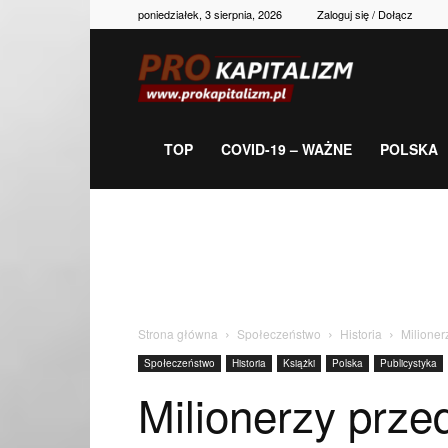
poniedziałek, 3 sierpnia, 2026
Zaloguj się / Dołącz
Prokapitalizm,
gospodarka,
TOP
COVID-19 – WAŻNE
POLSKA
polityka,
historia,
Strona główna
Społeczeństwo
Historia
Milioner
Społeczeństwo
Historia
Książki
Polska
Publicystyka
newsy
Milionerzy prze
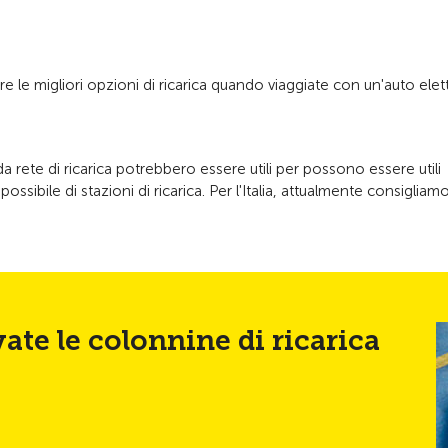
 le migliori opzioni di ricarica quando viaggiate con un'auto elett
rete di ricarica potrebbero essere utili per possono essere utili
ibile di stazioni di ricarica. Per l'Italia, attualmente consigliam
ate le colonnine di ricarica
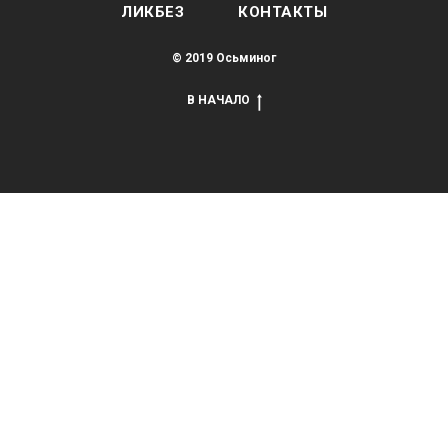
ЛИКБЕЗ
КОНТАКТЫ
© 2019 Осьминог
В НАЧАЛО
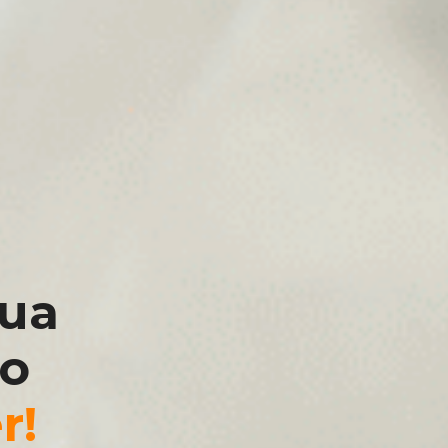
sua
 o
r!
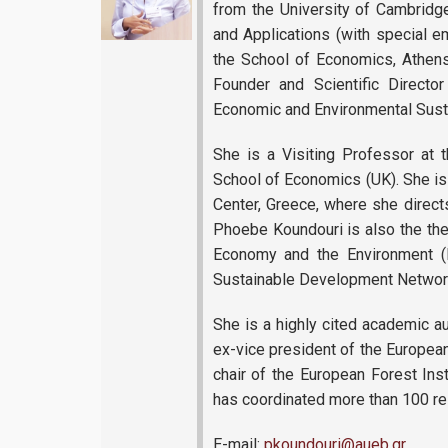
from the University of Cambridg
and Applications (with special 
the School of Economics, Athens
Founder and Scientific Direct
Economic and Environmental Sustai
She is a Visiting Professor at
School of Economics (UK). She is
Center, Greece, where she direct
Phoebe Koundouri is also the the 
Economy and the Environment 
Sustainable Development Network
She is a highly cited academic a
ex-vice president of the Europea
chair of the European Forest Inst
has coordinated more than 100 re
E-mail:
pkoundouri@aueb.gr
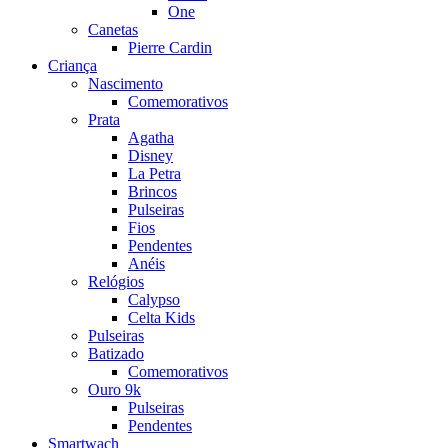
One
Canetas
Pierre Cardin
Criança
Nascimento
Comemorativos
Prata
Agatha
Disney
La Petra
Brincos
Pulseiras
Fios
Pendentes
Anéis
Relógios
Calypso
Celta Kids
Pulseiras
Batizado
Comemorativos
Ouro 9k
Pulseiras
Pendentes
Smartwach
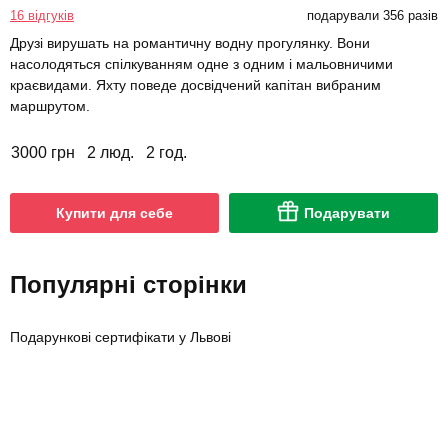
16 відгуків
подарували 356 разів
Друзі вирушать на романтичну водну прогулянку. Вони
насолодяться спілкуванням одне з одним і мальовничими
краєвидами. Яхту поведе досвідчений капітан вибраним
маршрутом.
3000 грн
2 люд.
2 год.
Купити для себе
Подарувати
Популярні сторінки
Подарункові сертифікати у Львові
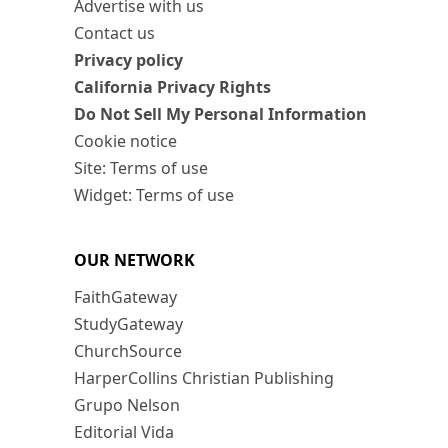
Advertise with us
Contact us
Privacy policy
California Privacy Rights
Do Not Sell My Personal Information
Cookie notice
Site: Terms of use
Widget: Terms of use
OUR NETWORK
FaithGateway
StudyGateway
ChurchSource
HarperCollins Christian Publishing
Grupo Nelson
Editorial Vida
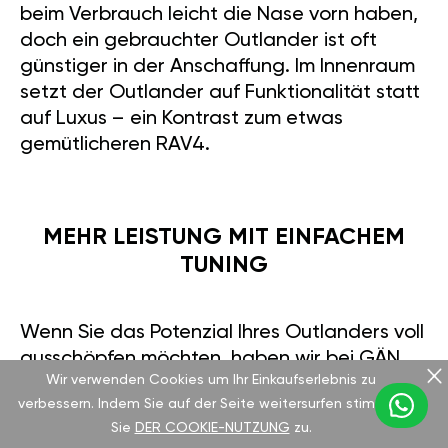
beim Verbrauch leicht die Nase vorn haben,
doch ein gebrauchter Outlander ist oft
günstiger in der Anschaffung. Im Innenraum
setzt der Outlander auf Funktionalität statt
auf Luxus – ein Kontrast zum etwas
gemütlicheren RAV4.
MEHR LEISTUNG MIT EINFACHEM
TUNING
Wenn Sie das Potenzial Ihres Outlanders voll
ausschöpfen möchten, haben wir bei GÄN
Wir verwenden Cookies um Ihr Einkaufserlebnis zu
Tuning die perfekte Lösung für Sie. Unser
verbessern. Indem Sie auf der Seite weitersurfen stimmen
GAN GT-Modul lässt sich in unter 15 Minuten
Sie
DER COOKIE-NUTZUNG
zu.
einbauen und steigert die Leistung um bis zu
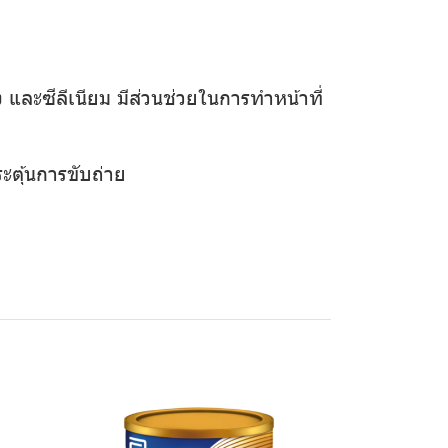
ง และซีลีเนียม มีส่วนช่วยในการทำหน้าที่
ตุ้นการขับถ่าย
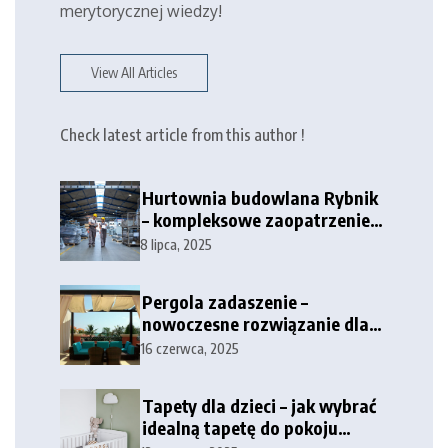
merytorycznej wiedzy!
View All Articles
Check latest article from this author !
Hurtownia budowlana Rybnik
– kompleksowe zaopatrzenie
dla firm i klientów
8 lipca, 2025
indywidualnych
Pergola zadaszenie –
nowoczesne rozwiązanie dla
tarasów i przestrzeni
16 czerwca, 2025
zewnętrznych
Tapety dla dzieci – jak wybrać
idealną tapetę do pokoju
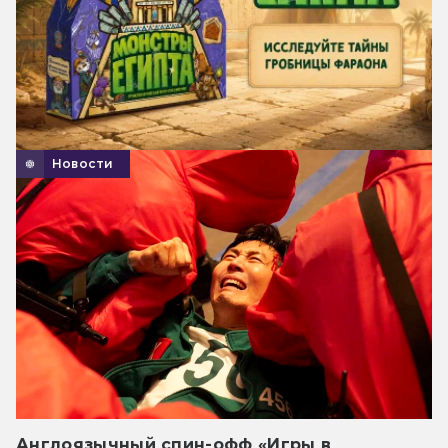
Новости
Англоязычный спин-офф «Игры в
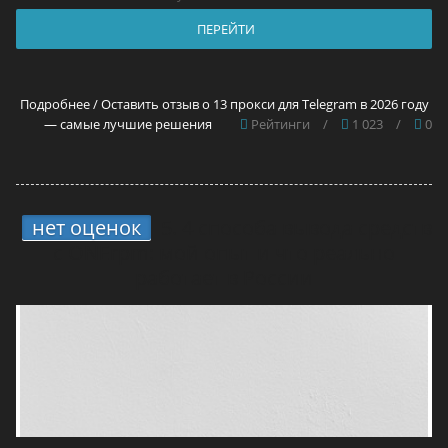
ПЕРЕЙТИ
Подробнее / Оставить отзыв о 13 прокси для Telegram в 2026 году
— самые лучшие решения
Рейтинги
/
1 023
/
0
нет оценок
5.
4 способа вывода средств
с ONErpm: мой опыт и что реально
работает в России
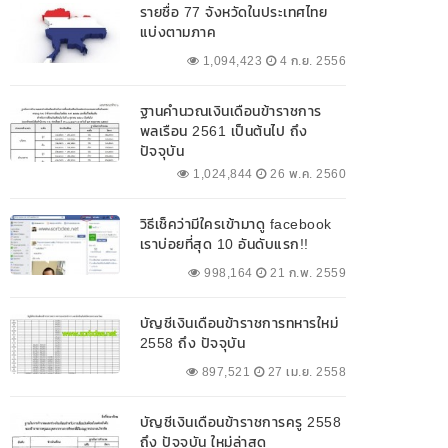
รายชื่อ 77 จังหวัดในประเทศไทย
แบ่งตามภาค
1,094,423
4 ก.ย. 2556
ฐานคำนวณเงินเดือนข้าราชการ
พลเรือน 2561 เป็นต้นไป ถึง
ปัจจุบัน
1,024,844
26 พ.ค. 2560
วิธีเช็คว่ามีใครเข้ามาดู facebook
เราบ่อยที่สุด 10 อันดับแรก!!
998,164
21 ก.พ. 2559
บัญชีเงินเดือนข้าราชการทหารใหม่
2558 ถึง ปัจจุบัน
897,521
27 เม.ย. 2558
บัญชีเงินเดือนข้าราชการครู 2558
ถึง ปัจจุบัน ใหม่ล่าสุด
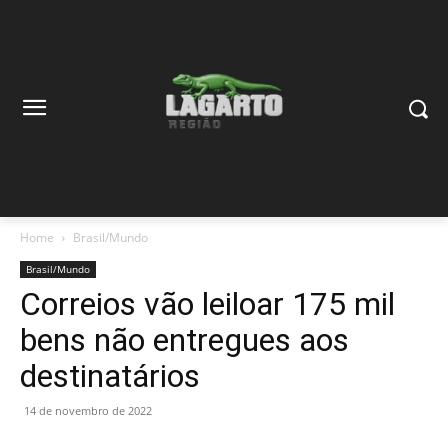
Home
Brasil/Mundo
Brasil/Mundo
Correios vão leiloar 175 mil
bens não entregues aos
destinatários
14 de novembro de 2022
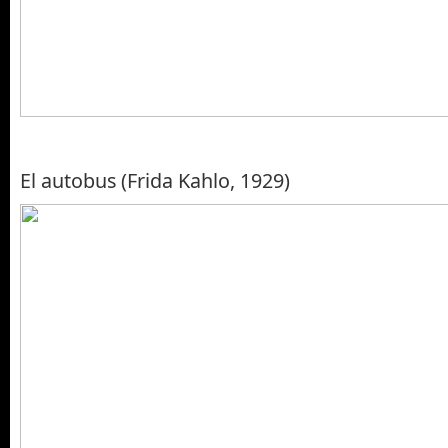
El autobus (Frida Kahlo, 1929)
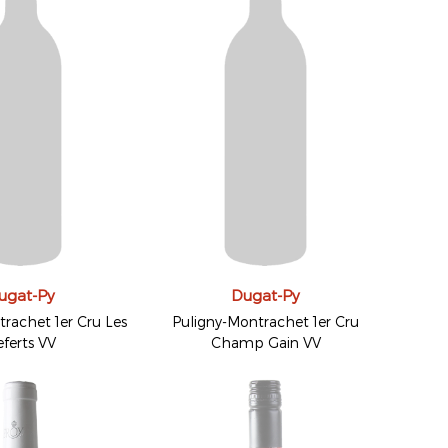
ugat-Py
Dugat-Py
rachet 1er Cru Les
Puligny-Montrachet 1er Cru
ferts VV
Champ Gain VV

[Exercise prompt] Please arrange every line of text in the material above as a JSON list of strings, one string per line, with blank lines left out. Leave the pictures out of the answer.

[Reply]
[
  "poniedziałek, 3 sierpnia, 2026",
  "Zaloguj się / Dołącz",
  "Prokapitalizm,",
  "gospodarka,",
  "TOP",
  "COVID-19 – WAŻNE",
  "POLSKA",
  "polityka,",
  "historia,",
  "Strona główna",
  "Społeczeństwo",
  "Historia",
  "Milioner",
  "Społeczeństwo",
  "Historia",
  "Książki",
  "Polska",
  "Publicystyka",
  "newsy",
  "Milionerzy prze",
  " le migliori opzioni di ricarica quando viaggiate con un'auto elett",
  "rete di ricarica potrebbero essere utili per possono essere utili",
  "ibile di stazioni di ricarica. Per l'Italia, attualmente consigliam",
  "ate le colonnine di ricarica",
  "ЛИКБЕЗ",
  "КОНТАКТЫ",
  "© 2019 Осьминог",
  "В НАЧАЛО",
  "sua",
  " o",
  "r!",
  "from the University of Cambridg",
  "and Applications (with special ",
  "the School of Economics, Athens",
  "Founder and Scientific Direct",
  "Economic and Environmental Sustai",
  "She is a Visiting Professor at",
  "School of Economics (UK). She is",
  "Center, Greece, where she direct",
  "Phoebe Koundouri is also the the ",
  "Economy and the Environment ",
  "Sustainable Development Network",
  "She is a highly cited academic a",
  "ex-vice president of the Europea",
  "chair of the European Forest Inst",
  "has coordinated more than 100 re",
  "E-mail:",
  "pkoundouri@aueb.gr",
  "One",
  "Canetas",
  "Pierre Cardin",
  "Criança",
  "Nascimento",
  "Comemorativos",
  "Prata",
  "Agatha",
  "Disney",
  "La Petra",
  "Brincos",
  "Pulseiras",
  "Fios",
  "Pendentes",
  "Anéis",
  "Relógios",
  "Calypso",
  "Celta Kids",
  "Pulseiras",
  "Batizado",
  "Comemorativos",
  "Ouro 9k",
  "Pulseiras",
  "Pendentes",
  "Smartwach",
  "16 відгуків",
  "подарували 356 разів",
  "Друзі вирушать на романтичну водну прогулянку. Вони",
  "насолодяться спілкуванням одне з одним і мальовничими",
  "краєвидами. Яхту поведе досвідчений капітан вибраним",
  "маршрутом.",
  "3000 грн",
  "2 люд.",
  "2 год.",
  "Купити для себе",
  "Подарувати",
  "Популярні сторінки",
  "Подарункові сертифікати у Львові",
  "Advertise with us",
  "Contact us",
  "Privacy policy",
  "California Privacy Rights",
  "Do Not Sell My Personal Information",
  "Cookie notice",
  "Site: Terms of use",
  "Widget: Terms of use",
  "OUR NETWORK",
  "FaithGateway",
  "StudyGateway",
  "ChurchSource",
  "HarperCollins Christian Publishing",
  "Grupo Nelson",
  "Editorial Vida",
  "beim Verbrauch leicht die Nase vorn haben,",
  "doch ein gebrauchter Outlander ist oft",
  "günstiger in der Anschaffung. Im Innenraum",
  "setzt der Outlander auf Funktionalität statt",
  "auf Luxus – ein Kontrast zum etwas",
  "gemütlicheren RAV4.",
  "MEHR LEISTUNG MIT EINFACHEM",
  "TUNING",
  "Wenn Sie das Potenzial Ihres Outlanders voll",
  "ausschöpfen möchten, haben wir bei GÄN",
  "Wir verwenden Cookies um Ihr Einkaufserlebnis zu",
  "Tuning die perfekte Lösung für Sie. Unser",
  "verbessern. Indem Sie auf der Seite weitersurfen stimmen",
  "GAN GT-Modul lässt sich in unter 15 Minuten",
  "Sie",
  "DER COOKIE-NUTZUNG",
  "zu.",
  "einbauen und steigert die Leistung um bis zu",
  "ง และซีลีเนียม มีส่วนช่วยในการทำหน้าที่",
  "ตุ้นการขับถ่าย",
  "merytorycznej wiedzy!",
  "View All Articles",
  "Check latest article from this author !",
  "Hurtownia budowlana Rybnik",
  "– kompleksowe zaopatrzenie",
  "dla firm i klientów",
  "8 lipca, 2025",
  "indywidualnych",
  "Pergola zadaszenie –",
  "nowoczesne rozwiązanie dla",
  "tarasów i przestrzeni",
  "16 czerwca, 2025",
  "zewnętrznych",
  "Tapety dla dzieci – jak wybrać",
  "idealną tapetę do pokoju",
  "Новости",
  "Англоязычный спин-офф «Игры в",
  "ПЕРЕЙТИ",
  "Подробнее / Оставить отзыв о 13 прокси для Telegram в 2026 году",
  "— самые лучшие решения",
  "Рейтинги",
  "/",
  "1 023",
  "/",
  "0",
  "нет оценок",
  "5.",
  "4 способа вывода средств",
  "с ONErpm: мой опыт и что реально",
  "работает в России",
  "รายชื่อ 77 จังหวัดในประเทศไทย",
  "แบ่งตามภาค",
  "1,094,423",
  "4 ก.ย. 2556",
  "ฐานคำนวณเงินเดือนข้าราชการ",
  "พลเรือน 2561 เป็นต้นไป ถึง",
  "ปัจจุบัน",
  "1,024,844",
  "26 พ.ค. 2560",
  "วิธีเช็คว่ามีใครเข้ามาดู facebook",
  "เราบ่อยที่สุด 10 อันดับแรก!!",
  "998,164",
  "21 ก.พ. 2559",
  "บัญชีเงินเดือนข้าราชการทหารใหม่",
  "2558 ถึง ปัจจุบัน",
  "897,521",
  "27 เม.ย. 2558",
  "บัญชีเงินเดือนข้าราชการครู 2558",
  "ถึง ปัจจุบัน ใหม่ล่าสุด",
  "Home",
  "Brasil/Mundo",
  "Brasil/Mundo",
  "Correios vão leiloar 175 mil",
  "bens não entregues aos",
  "destinatários",
  "14 de novembro de 2022",
  "El autobus (Frida Kahlo, 1929)",
  "ugat-Py",
  "Dugat-Py",
  "rachet 1er Cru Les",
  "Puligny-Montrachet 1er Cru",
  "ferts VV",
  "Champ Gain VV"
]